Os Centros de Estudo de Línguas (CEL) foram implantados pela Secretaria de Educação do Estado de São Paulo para que estudantes a partir do sétimo ano do Ensino Fundamental até o último do Médio da rede pública pudessem ter acesso gratuito a aulas de línguas estrangeiras. Atualmente existem 266 centros em funcionamento em todo o estado, onde professores diplomados ensinam espanhol, inglês, italiano, francês, alemão e japonês.
Entretanto, ainda há uma série de problemas envolvendo esse programa governamental. Um deles é o fato de muitas turmas serem multisseriadas, ou seja, há alunos com níveis diferentes de conhecimento do idioma estudando juntos. Em sua tese de mestrado "Juntar ou separar? Reflexões sobre o contexto multisserial de ensino de Francês como Língua Estrangeira (FLE) nos Centros de Estudos de Línguas (CEL)", a pesquisadora Lilian Paula Martins Godoy, da Faculdade de Educação da Universidade de São Paulo (FEUSP), mergulhou à fundo nessa questão, focando no ensino de francês nesses centros.

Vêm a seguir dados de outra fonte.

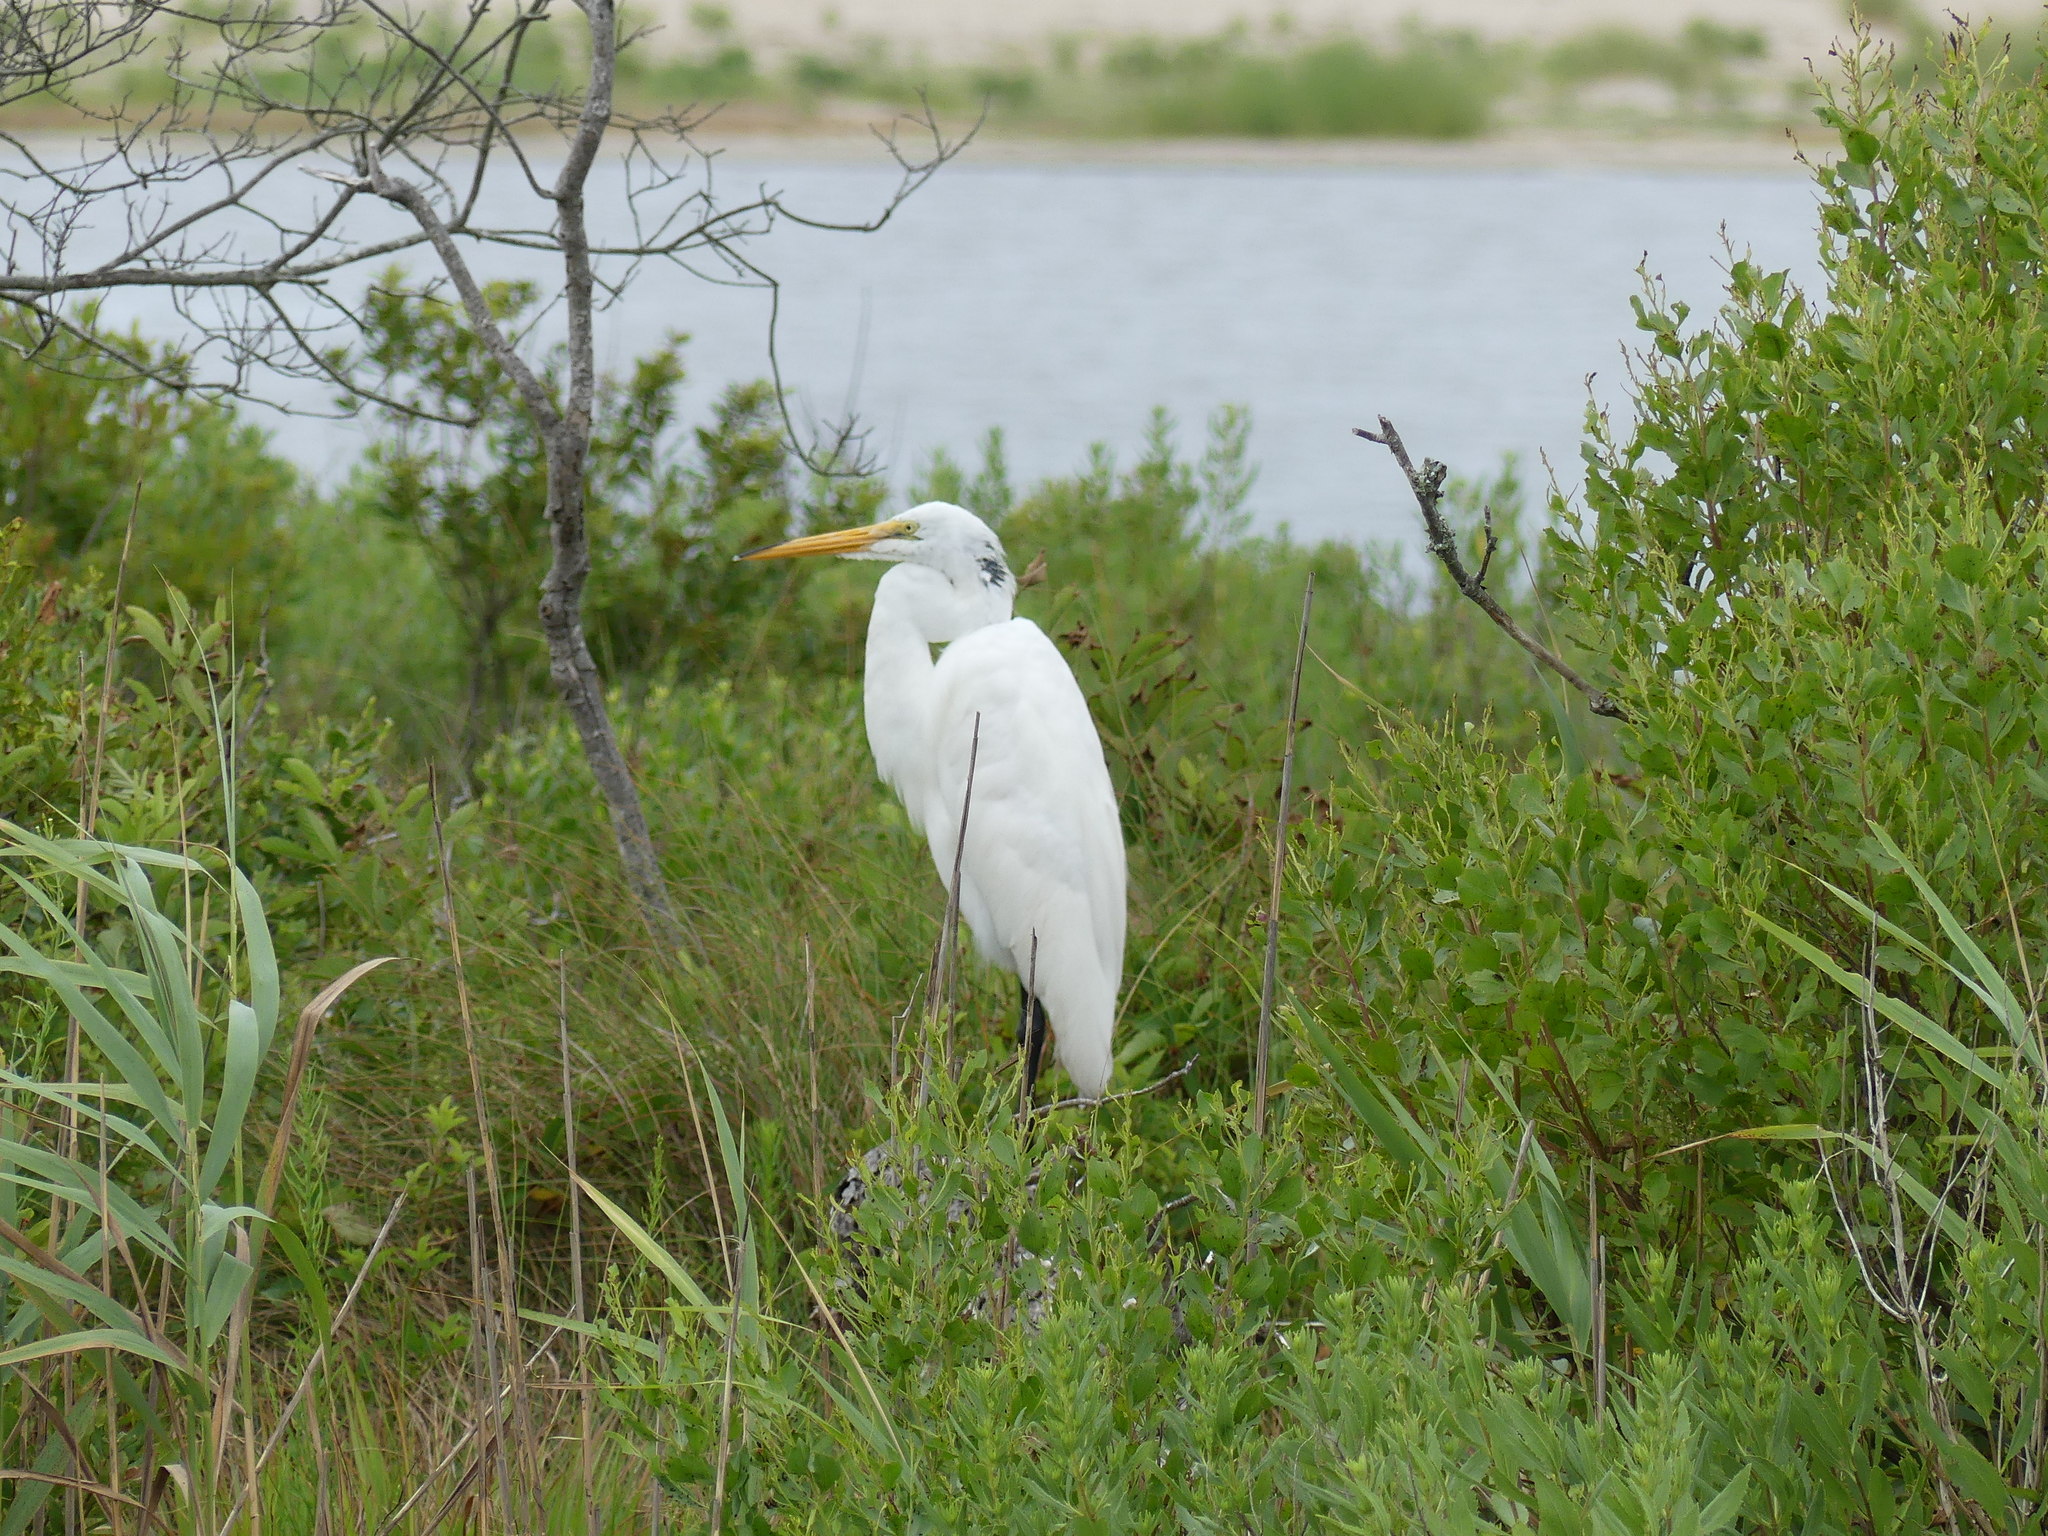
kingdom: Animalia
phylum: Chordata
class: Aves
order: Pelecaniformes
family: Ardeidae
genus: Ardea
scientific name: Ardea alba
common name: Great egret
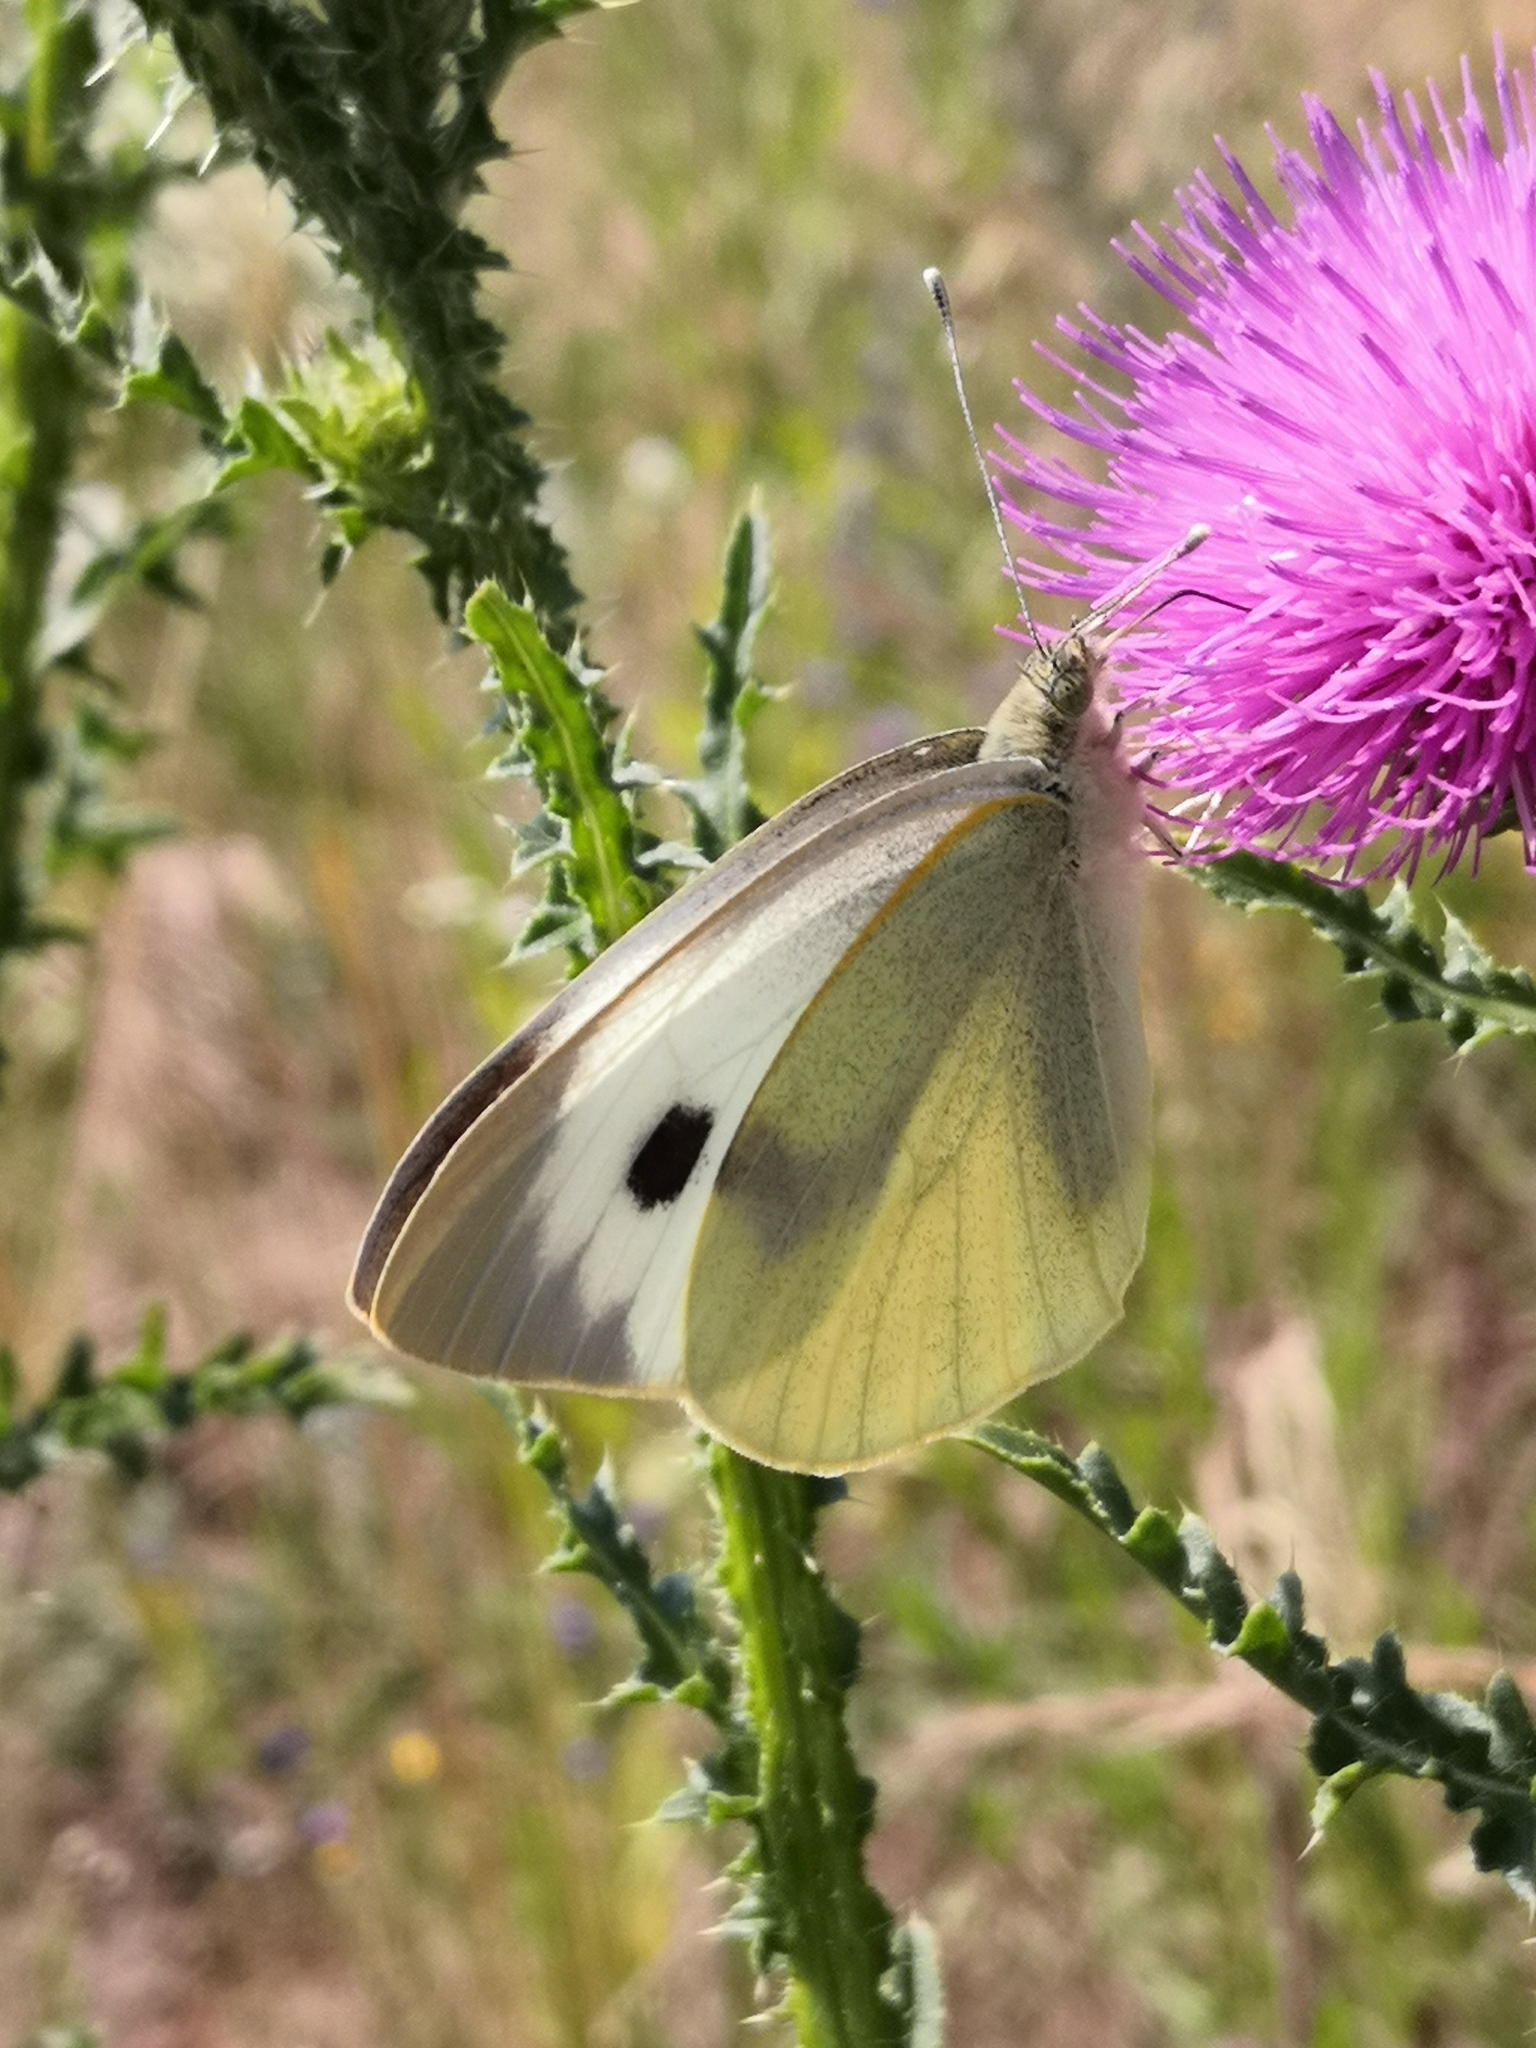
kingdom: Animalia
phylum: Arthropoda
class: Insecta
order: Lepidoptera
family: Pieridae
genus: Pieris
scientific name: Pieris brassicae
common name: Large white
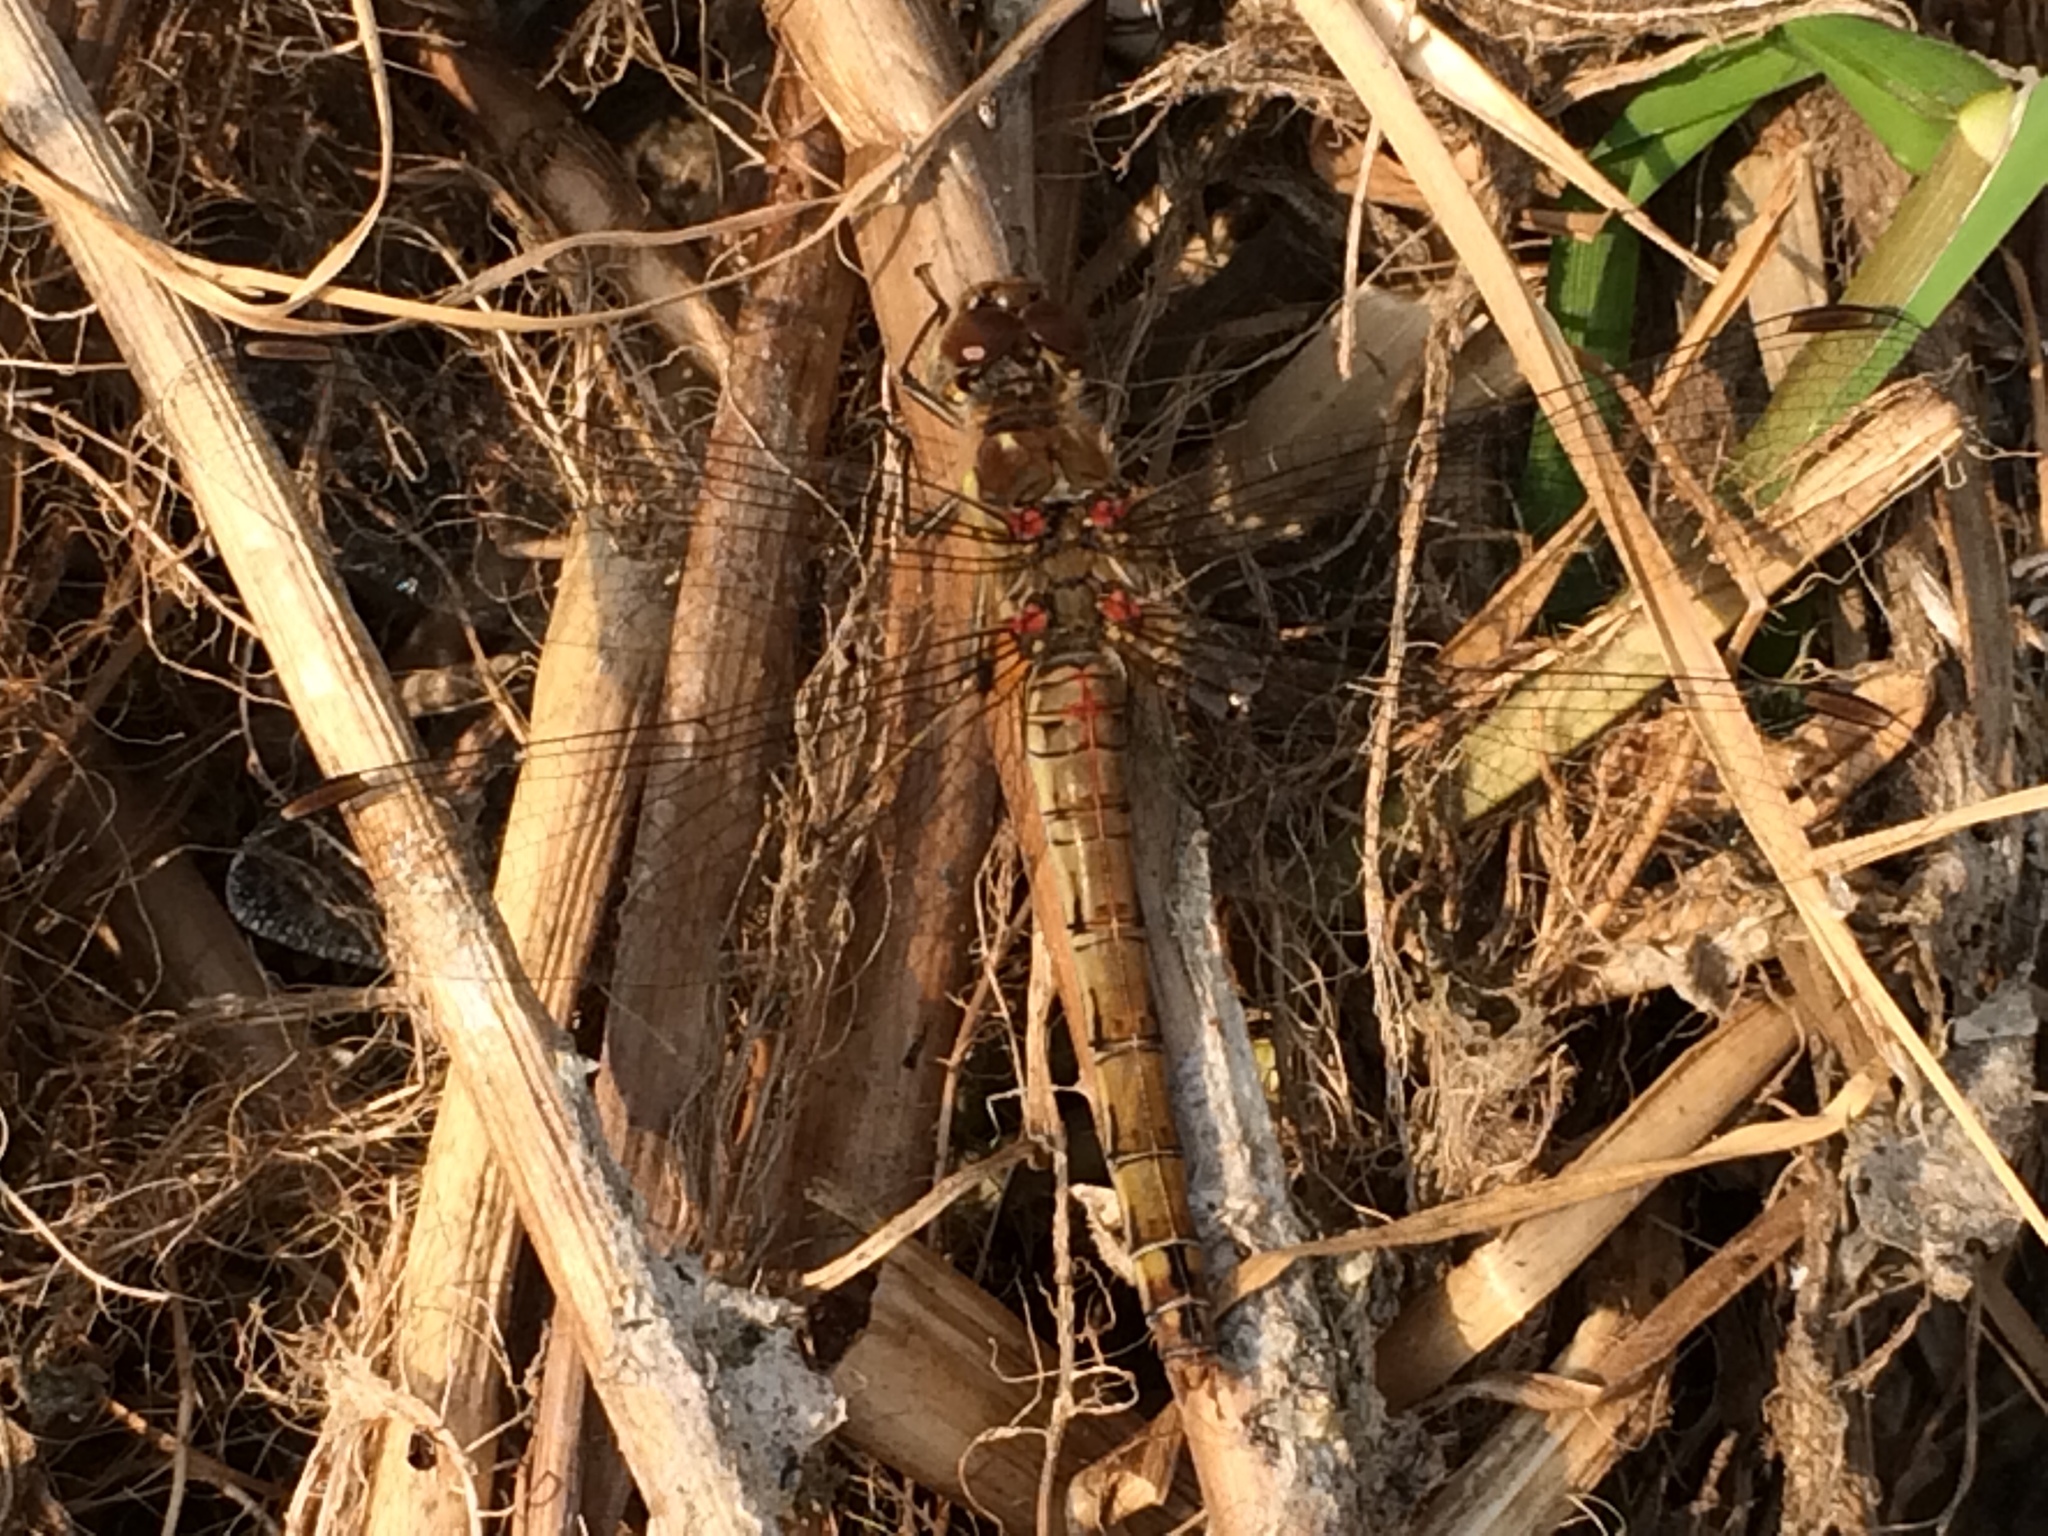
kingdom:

Surgimento de turmas multisseriadas
Através de um processo que envolveu pesquisa bibliográfica dos documentos oficiais dos CEL, pesquisas etnográficas e qualitativas, conversas com professores e da observação de algumas aulas, a pesquisadora pôde começar a entender porque essas turmas acabam sendo formadas e quais as consequências disso no aproveitamento dos alunos e professores.
Lilian afirma que a legislação que regulamenta o funcionamento dos CEL é a origem do ensino multisserial. “De acordo com ela, poderá ser autorizado o funcionamento de turmas com no mínimo 15 alunos, garantindo a conclusão para os matriculados. No entanto, nem sempre é possível garantir esse mínimo”. As salas se iniciam com uma média de 30 alunos. Porém, há uma enorme taxa de desistência no decorrer do curso, e para que o número mínimo de estudantes seja respeitado, turmas que misturam níveis diferentes de conhecimento são formadas. “Ressaltamos que isso já é bastante recorrente e faz parte do cotidiano dos CEL”, completa. Atualmente, mais de 20% dos CEL apresentam turmas multisseriadas há dez ou mais anos.
Entraves ao ensino
A pesquisadora entrou em contato, especificamente, com as turmas de francês. Principalmente por conta das conversas com os professores e da observação de algumas aulas, ela chegou a conclusão de que o maior problema desse tipo de ensino é a falta de orientação metodológica. Os docentes não são treinados para ensinarem turmas multisseriadas, já que elas não são oficialmente reconhecidas pela regulamentação dos centros.
Os professores se tornam inteiramente responsáveis pela forma que dão suas aulas e buscam diversificar suas estratégias de ensino ao máximo para garantir o aprendizado de todos os alunos. De acordo com Lilian, 87,5% dos docentes dizem trabalhar com o grupo como um todo, passando sempre os mesmos conteúdos ao mesmo tempo a todos. Os outros 12,5% afirmaram que separam a turma em função dos níveis apresentados e passam atividades diferentes de acordo com essa divisão.
Não se pode dizer qual das duas formas é a mais efetiva já que, na prática, os professores não ministram suas aulas de acordo com a estratégia que afirmaram seguir nas conversas com a pesquisadora. De qualquer forma, não importando as medidas tomadas, nem aluno nem professor alcançam a eficácia que atingiriam se as turmas não fossem mistas.
Como possível solução, a pesquisadora acredita que a adequação metodológica ao contexto atual possibilitaria o desenvolvimento de atividades, uma maior interação com o grupo e um ambiente de sala de aula colaborativo. Também incentivaria o docente a pensar em diferentes estratégias de ensino adequada à turma, mesmo que multisseriada.